In the data below, reproduce everything exactly except the images.

━━━━━━━━━━━━━━━━

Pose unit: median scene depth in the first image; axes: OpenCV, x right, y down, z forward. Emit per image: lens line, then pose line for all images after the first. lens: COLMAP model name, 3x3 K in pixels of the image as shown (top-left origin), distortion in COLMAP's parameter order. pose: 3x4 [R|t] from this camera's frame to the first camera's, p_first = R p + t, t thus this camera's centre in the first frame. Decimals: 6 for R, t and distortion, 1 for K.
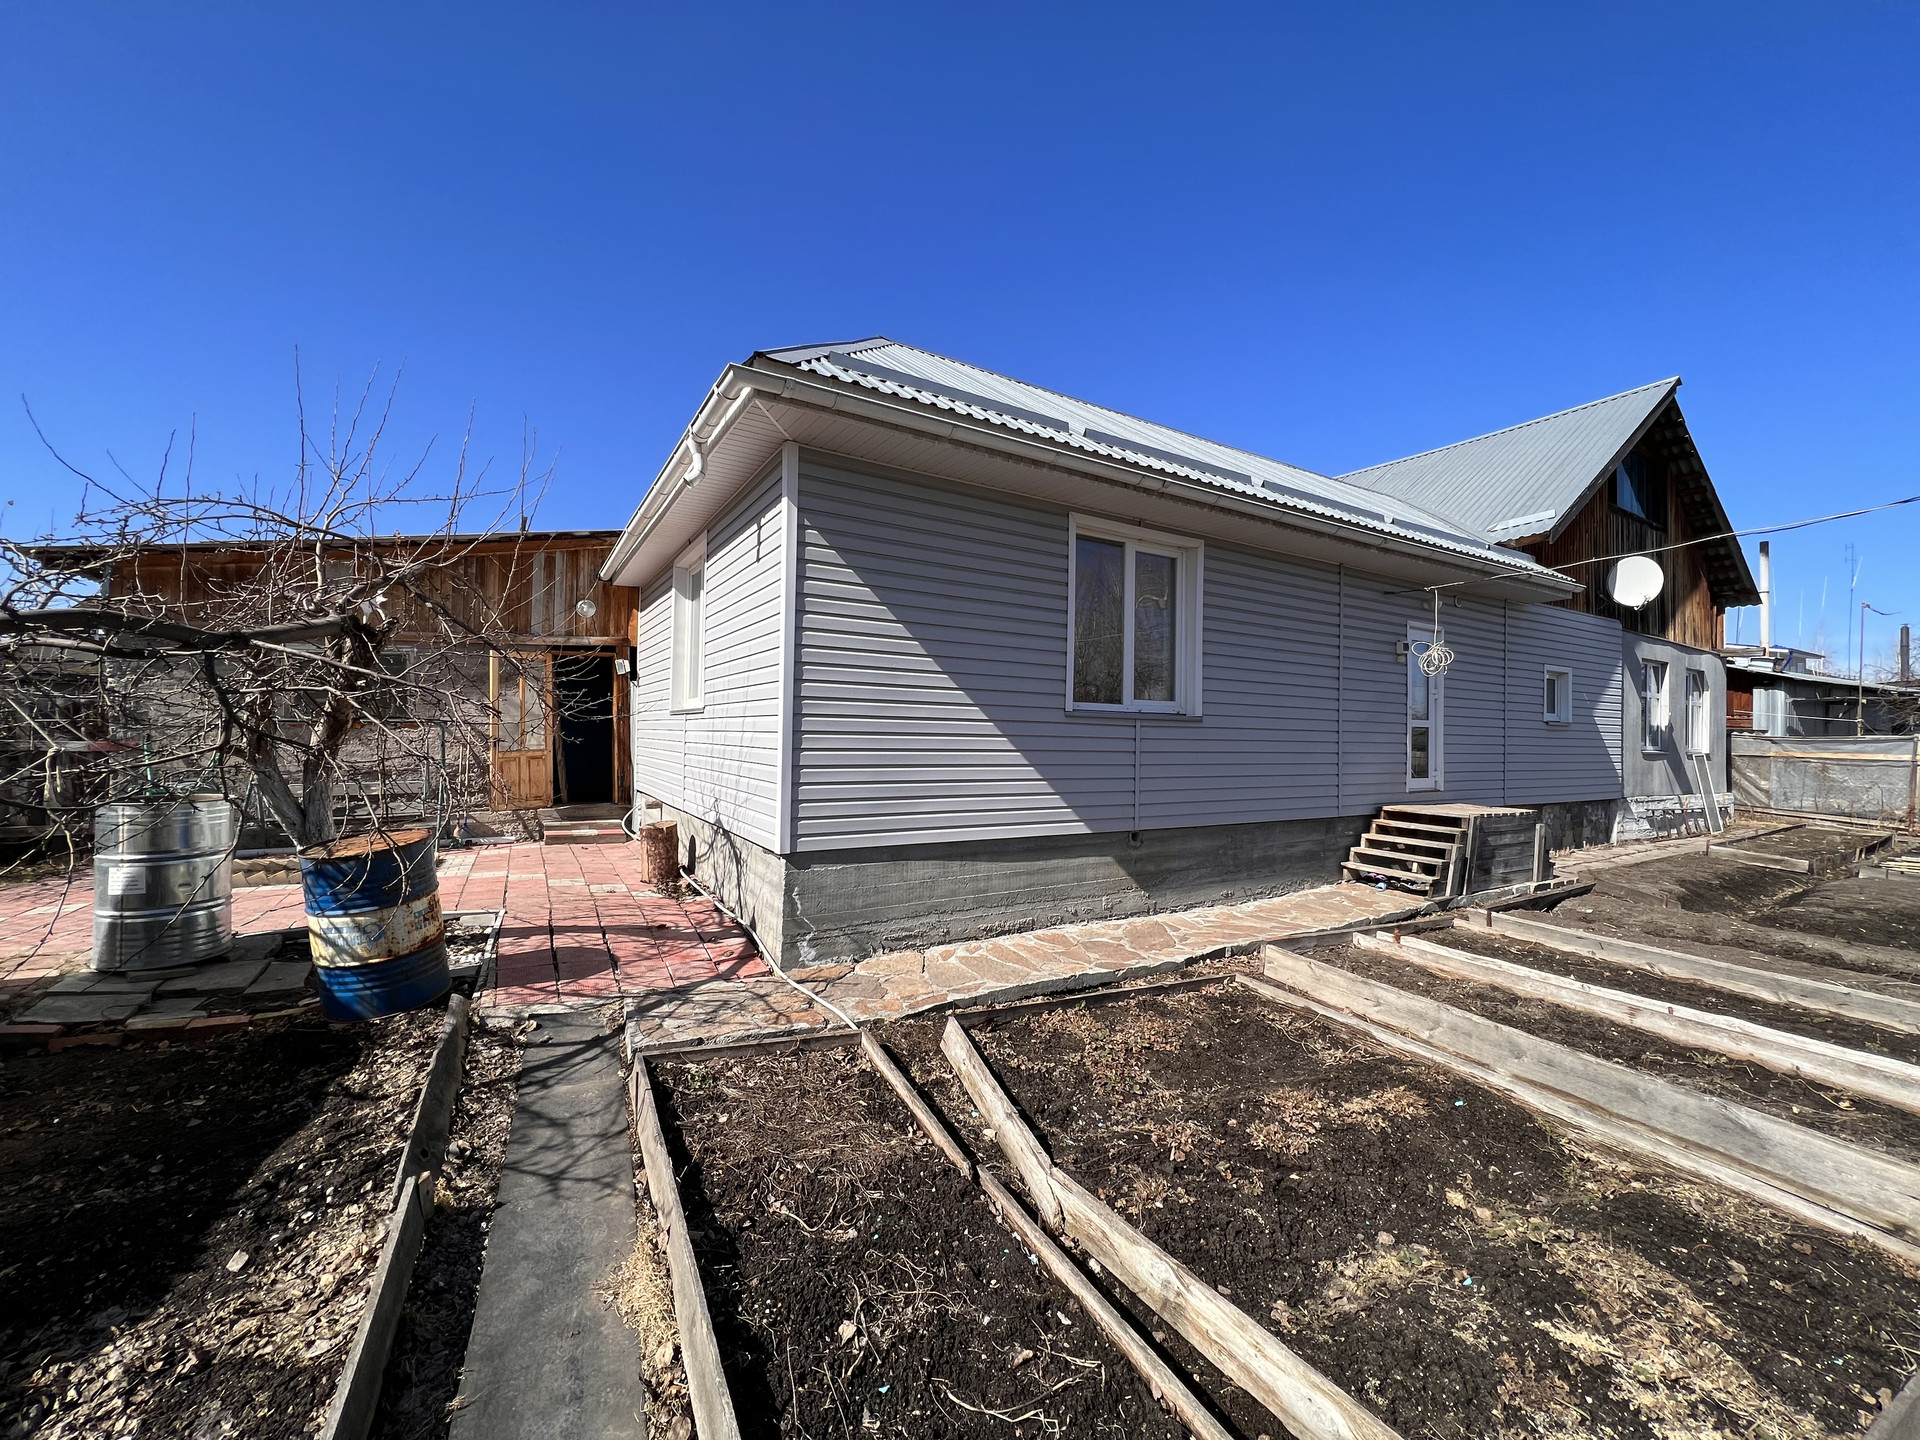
lens RADIAL K [[767.5, 0, 960.9], [0, 767.5, 729.6], [0, 0, 1]] dist [-0.005560, 0.001050]
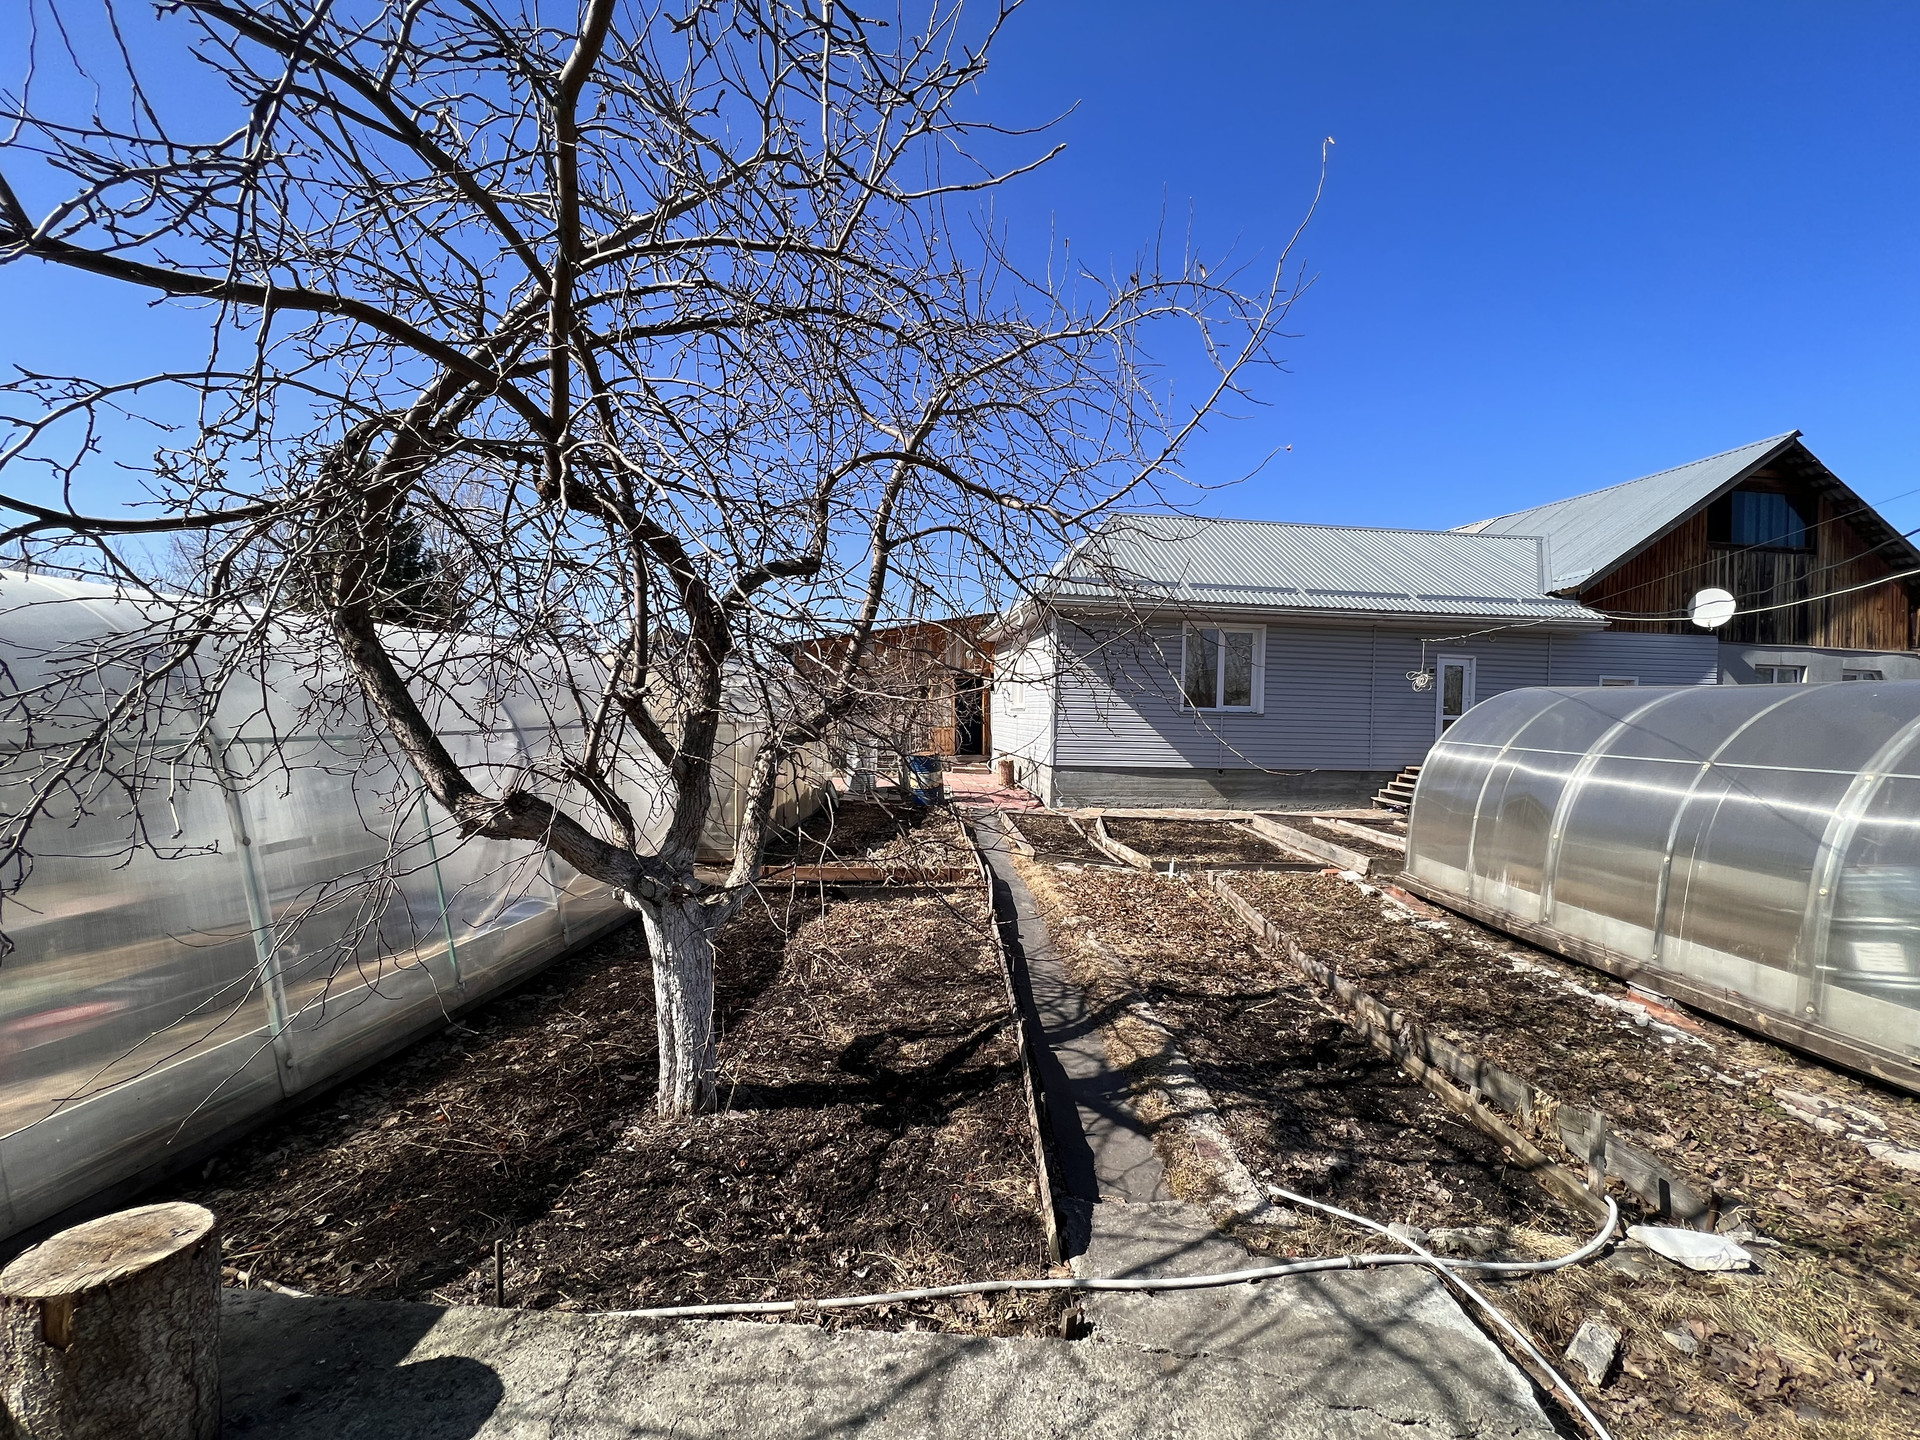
lens RADIAL K [[767.5, 0, 957.5], [0, 767.5, 715.1], [0, 0, 1]] dist [-0.005560, 0.001050]
pose [[0.909926, 0.008000, -0.414693, 0.365036], [-0.005733, 0.999961, 0.006711, -0.019663], [0.414731, -0.003729, 0.909937, -0.989001]]
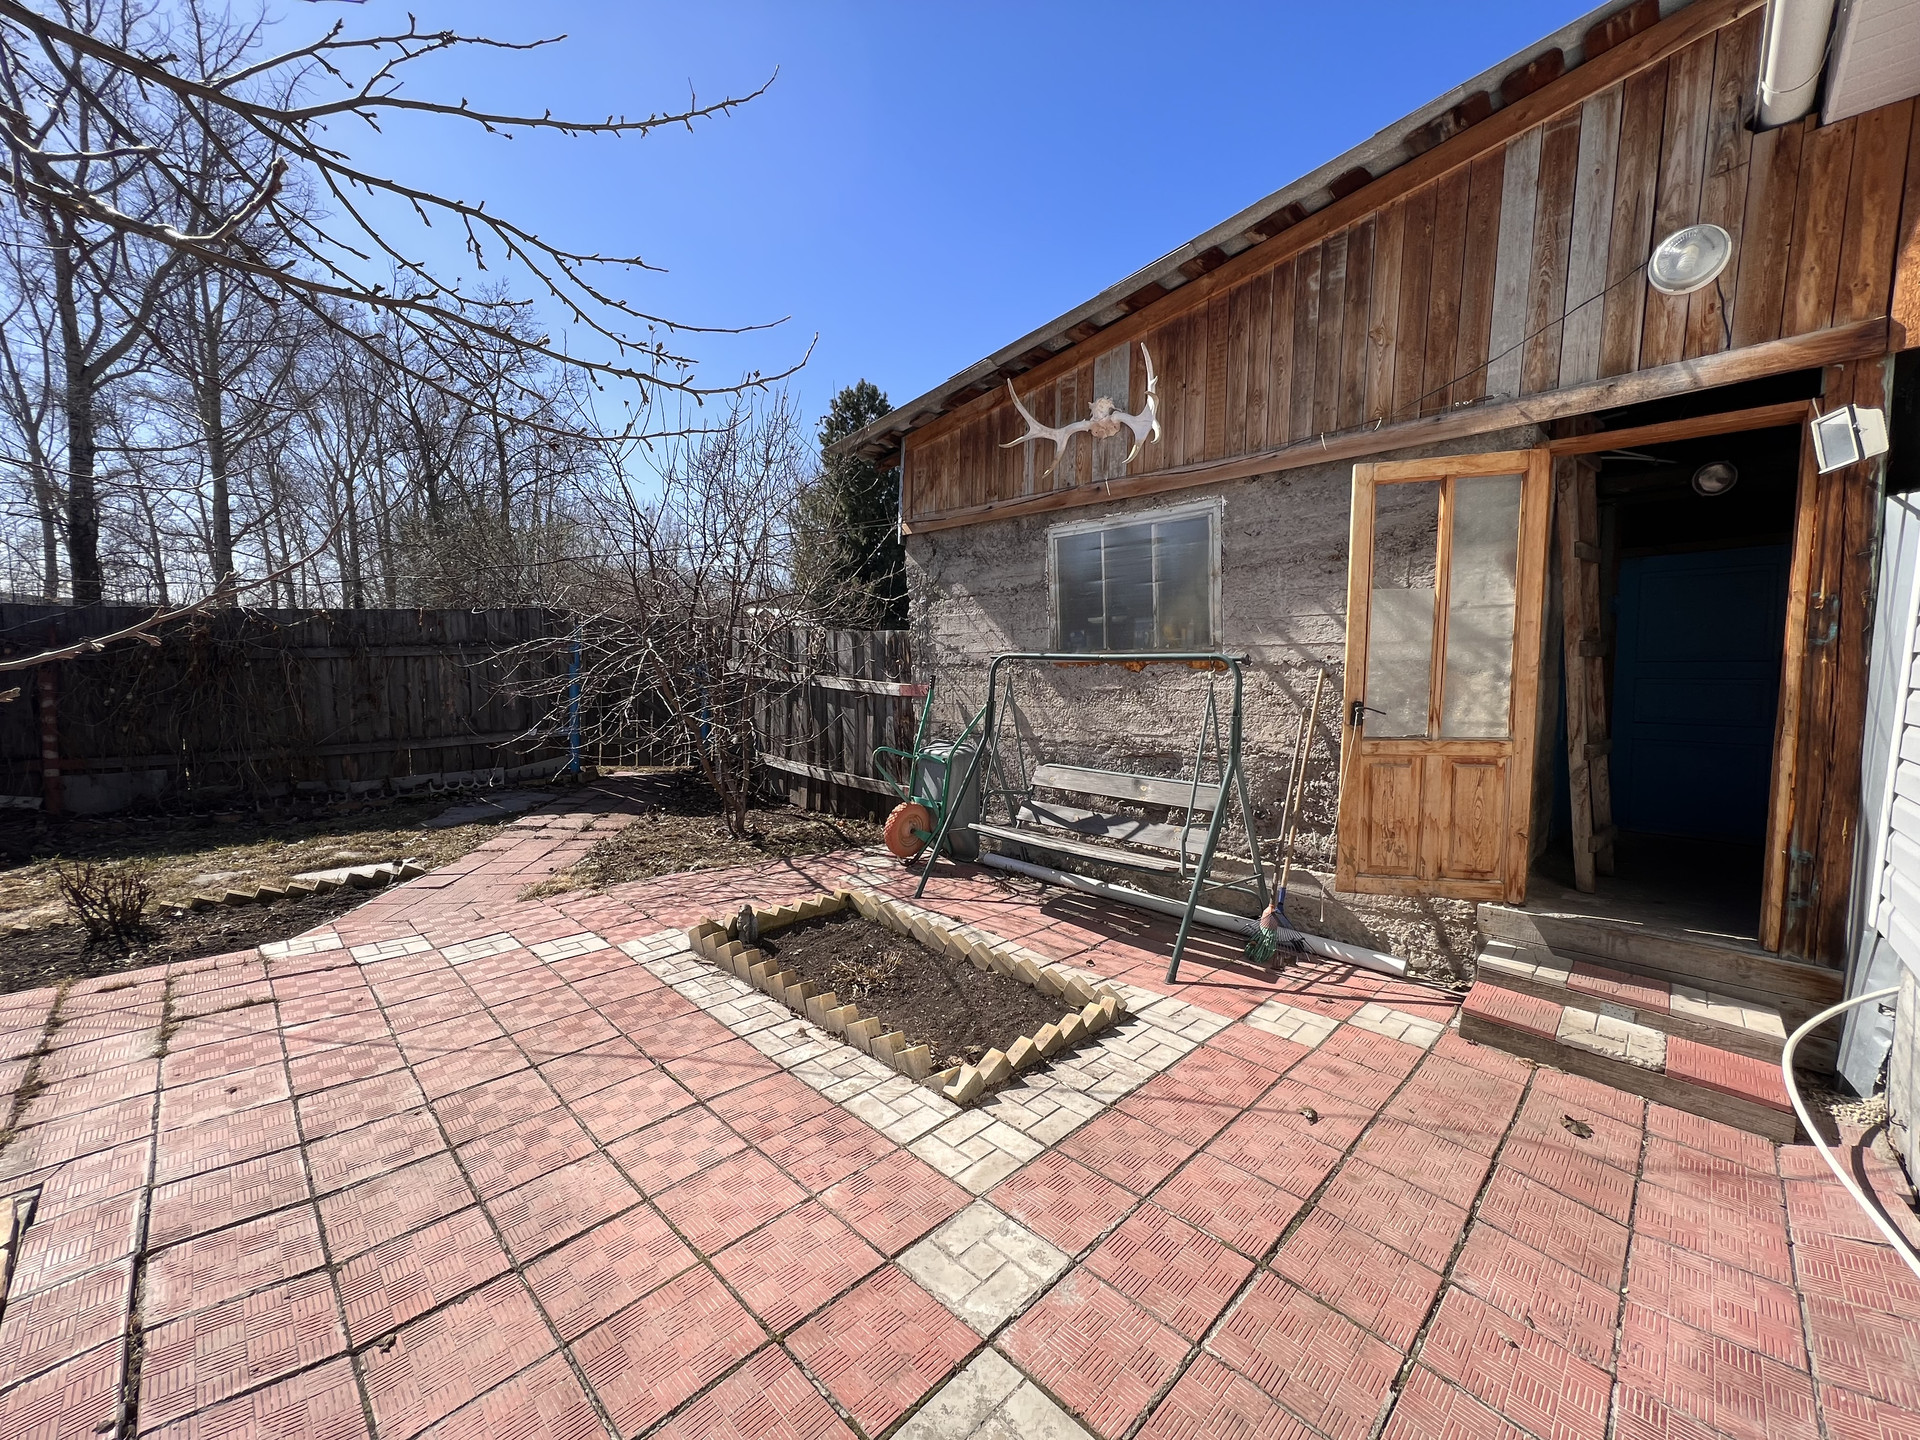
lens RADIAL K [[767.5, 0, 962.1], [0, 767.5, 718.3], [0, 0, 1]] dist [-0.005560, 0.001050]
pose [[0.261820, 0.075876, -0.962129, -0.321385], [-0.014758, 0.997103, 0.074618, -0.006141], [0.965004, -0.005337, 0.262181, 0.777800]]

━━━━━━━━━━━━━━━━

Your response:
Pose unit: median scene depth in the first image; axes: OpenCV, x right, y down, z forward. Emit per image: lens line, then pose line for all images after the first. lens: COLMAP model name, 3x3 K in pixels of the image as shown (top-left origin), distortion in COLMAP's parameter order. pose: 3x4 [R|t] from this camera's frame to the first camera's, p_first = R p + t, t thus this camera's centre in the first frame. Decimals: 6 for R, t and distortion, 1 for K.
lens RADIAL K [[767.5, 0, 960.9], [0, 767.5, 729.6], [0, 0, 1]] dist [-0.005560, 0.001050]
lens RADIAL K [[767.5, 0, 957.5], [0, 767.5, 715.1], [0, 0, 1]] dist [-0.005560, 0.001050]
pose [[0.909926, 0.008000, -0.414693, 0.365036], [-0.005733, 0.999961, 0.006711, -0.019663], [0.414731, -0.003729, 0.909937, -0.989001]]
lens RADIAL K [[767.5, 0, 962.1], [0, 767.5, 718.3], [0, 0, 1]] dist [-0.005560, 0.001050]
pose [[0.261820, 0.075876, -0.962129, -0.321385], [-0.014758, 0.997103, 0.074618, -0.006141], [0.965004, -0.005337, 0.262181, 0.777800]]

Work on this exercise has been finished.